"The JuD took legal steps against the restrictions that were imposed on it and a full bench of the Lahore high court and a three-judge bench of the Supreme Court granted us relief through their judgements. We are not a banned organisation," said Abdul Rahman Makki, the deputy chief of the JuD.
Makki claimed the JuD, accused by India of masterminding the 2008 Mumbai terror attacks, was an "NGO and a civil society organisation" engaged in relief work like providing aid to victims of the floods that have devastated Sindh province.
"There are no restrictions on us." "Authorities found no evidence of JuD being involved in terrorism or anti-state activities," he told reporters during an interaction at the press club in Islamabad.
He contended that only some government leaders and officials, who "were close to the UN or under international pressure," were imposing restrictions on the JuD.
"The Muslims of Pakistan are backing the JuD and they are not influenced by such issues."
The UN Security Council had declared the JuD a front for the banned Lashkar-e-Tayiba in the wake of the Mumbai attacks that killed 166 people.
Pakistani authorities briefly imposed restrictions on the JuD's activities following pressure from the UN and the US and its top leaders like the outfit's chief Hafiz Muhammed Saeed and Makki were detained for a few months.

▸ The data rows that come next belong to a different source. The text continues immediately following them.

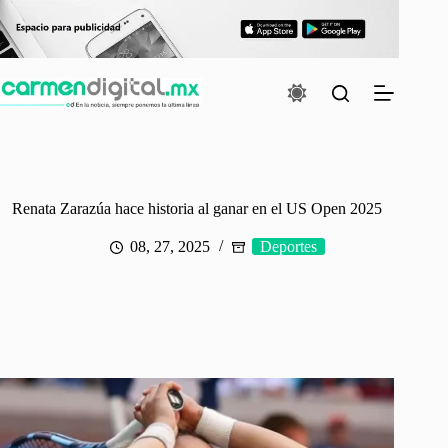
Saltar
al
contenido
Renata Zarazúa hace historia al ganar en el US Open 2025
08, 27, 2025
Deportes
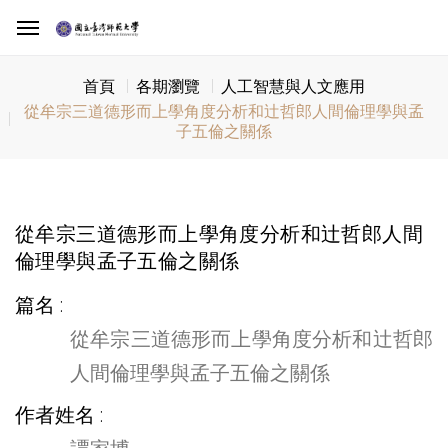
首頁
各期瀏覽
人工智慧與人文應用
從牟宗三道德形而上學角度分析和辻哲郎人間倫理學與孟
子五倫之關係
從牟宗三道德形而上學角度分析和辻哲郎人間
倫理學與孟子五倫之關係
篇名
從牟宗三道德形而上學角度分析和辻哲郎
人間倫理學與孟子五倫之關係
作者姓名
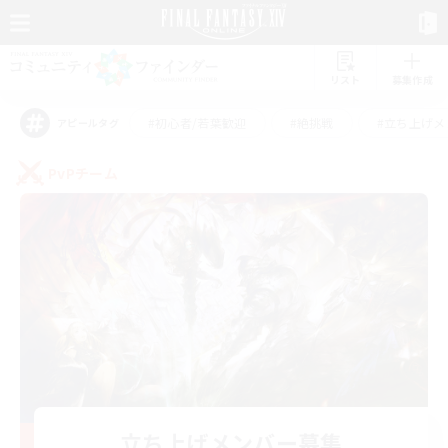
リスト
募集作成
#初心者/若葉歓迎
#絶挑戦
#立ち上げメ
アピールタグ
PvPチーム
立ち上げメンバー募集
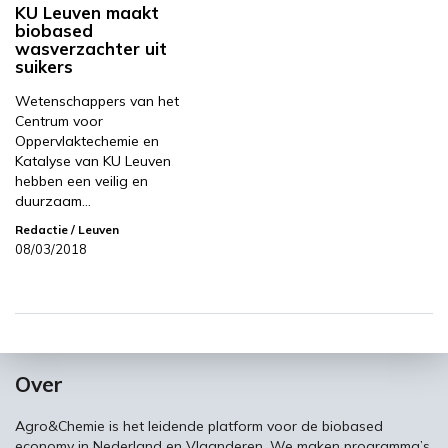
KU Leuven maakt
biobased
wasverzachter uit
suikers
Wetenschappers van het
Centrum voor
Oppervlaktechemie en
Katalyse van KU Leuven
hebben een veilig en
duurzaam…
Redactie
/ Leuven
08/03/2018
Over
Agro&Chemie is het leidende platform voor de biobased
economy in Nederland en Vlaanderen. We maken programma’s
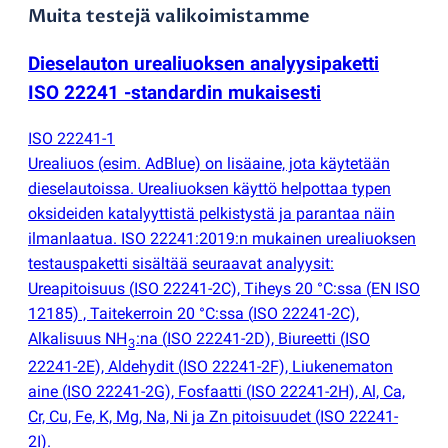
Muita testejä valikoimistamme
Dieselauton urealiuoksen analyysipaketti
ISO 22241 -standardin mukaisesti
ISO 22241-1
Urealiuos
(
esim. AdBlue) on lisäaine, jota käytetään
dieselautoissa. Urealiuoksen käyttö helpottaa typen
oksideiden katalyyttistä pelkistystä ja parantaa näin
ilmanlaatua. ISO 22241:2019:n mukainen urealiuoksen
testauspaketti sisältää seuraavat analyysit:
Ureapitoisuus
(
ISO 22241-2C), Tiheys 20 °C:ssa
(
EN ISO
12185) , Taitekerroin 20 °C:ssa
(
ISO 22241-2C),
Alkalisuus NH
:na
(
ISO 22241-2D), Biureetti
(
ISO
3
22241-2E), Aldehydit
(
ISO 22241-2F), Liukenematon
aine
(
ISO 22241-2G), Fosfaatti
(
ISO 22241-2H), Al, Ca,
Cr, Cu, Fe, K, Mg, Na, Ni ja Zn pitoisuudet
(
ISO 22241-
2I).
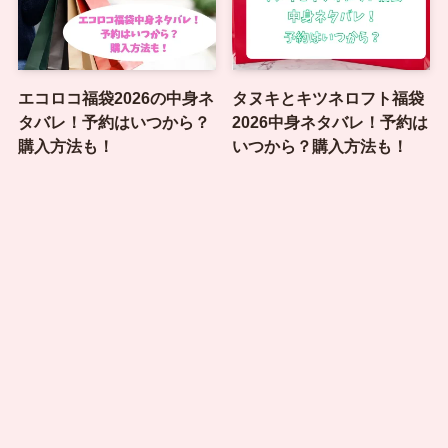
エコロコ福袋2026の中身ネ
タヌキとキツネロフト福袋
タバレ！予約はいつから？
2026中身ネタバレ！予約は
購入方法も！
いつから？購入方法も！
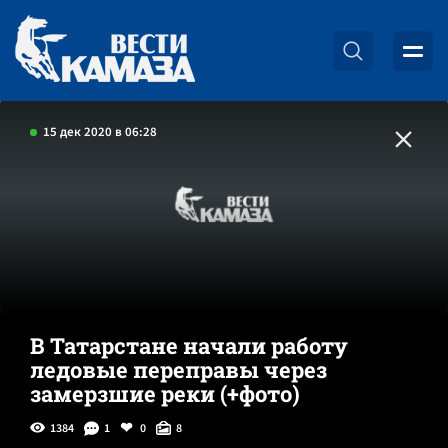
15 дек 2020 в 06:28
В Татарстане начали работу
ледовые переправы через
замерзшие реки (+фото)
1384
1
0
8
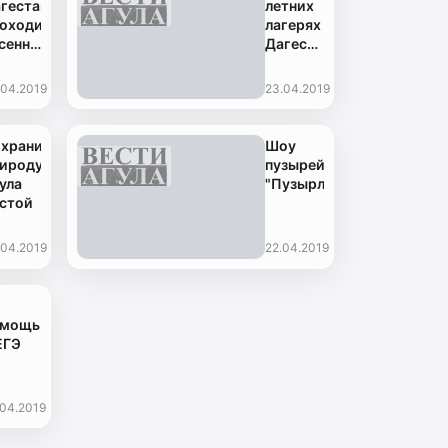
гестане
летних
оходит
лагерях
сенний
Дагестана
топробег
отдохнут
более
.04.2019
23.04.2019
17
тысяч
детей
храним
Шоу
ироду
пузырей
ула
"Пузырландия"
стой
.04.2019
22.04.2019
омощь
ЕГЭ
.04.2019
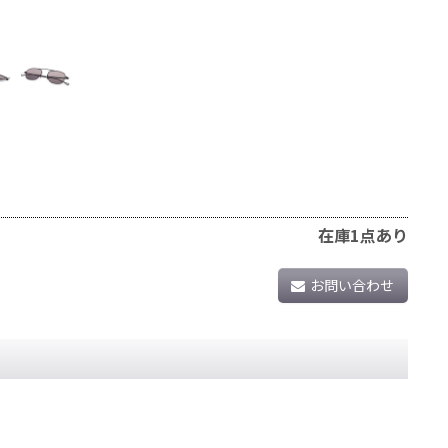
在庫1点あり
お問い合わせ
。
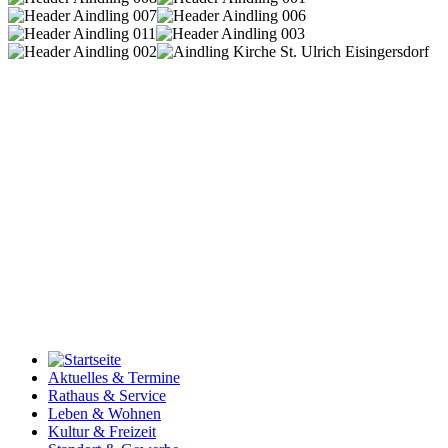
Aktuelles & Termine
Rathaus & Service
Leben & Wohnen
Kultur & Freizeit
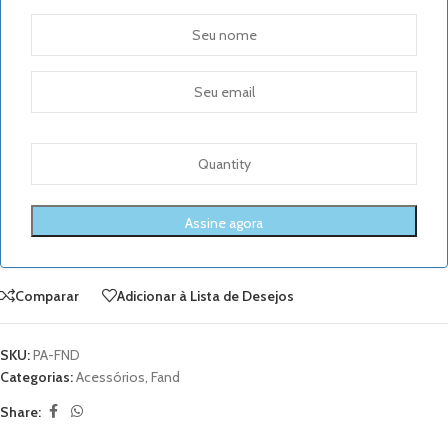
Comparar
Adicionar à Lista de Desejos
SKU:
PA-FND
Categorias:
Acessórios
,
Fand
Share:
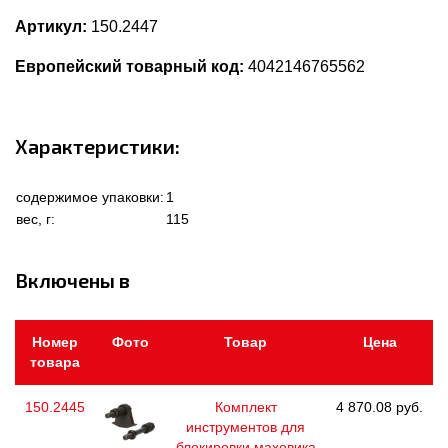
Артикул:
150.2447
Европейский товарный код:
4042146765562
Характеристики:
содержимое упаковки:
1
вес, г:
115
Включены в
Номер
Фото
Товар
Цена
товара
150.2445
Комплект
4 870.08 руб.
инструментов для
блокировки маховика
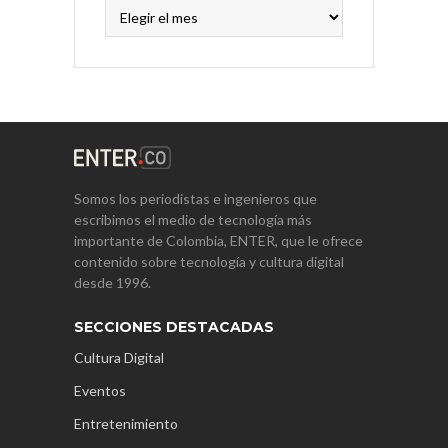
Archivos
Somos los periodistas e ingenieros que
escribimos el medio de tecnología más
importante de Colombia, ENTER, que le ofrece
contenido sobre tecnología y cultura digital
desde 1996.
SECCIONES DESTACADAS
Cultura Digital
Eventos
Entretenimiento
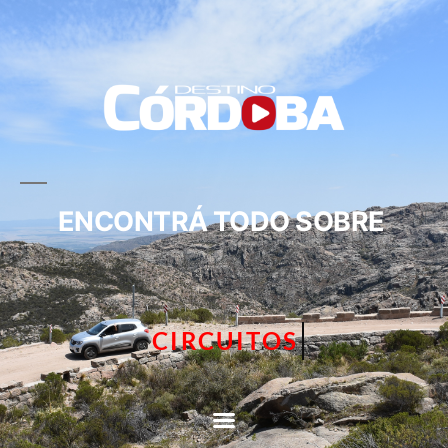
ENCONTRÁ TODO SOBRE
CIRCUITOS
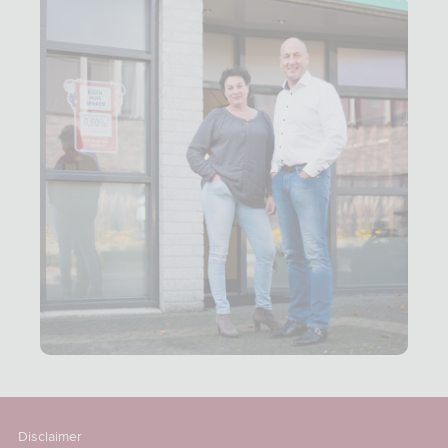
Disclaimer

However, the Pakistani authorities did not issue any formal notification banning the JuD. Makki outlined the steps taken by his organisation to provide relief in flood-hit areas of Sindh, where over 300 people have been killed and more than six million affected by the deluge.
He claimed that a large number of Hindus had also been provided aid and shelter in JuD-run camps. However, reports from the flood-hit areas have said Hindus and Dalits were discriminated against in the provision of relief, especially at camps run by hardline groups like the JuD.
Asked if authorities were thwarting the JuD's relief work in Sindh, Makki shot back: "They have to first reach there (flooded areas) to create hurdles."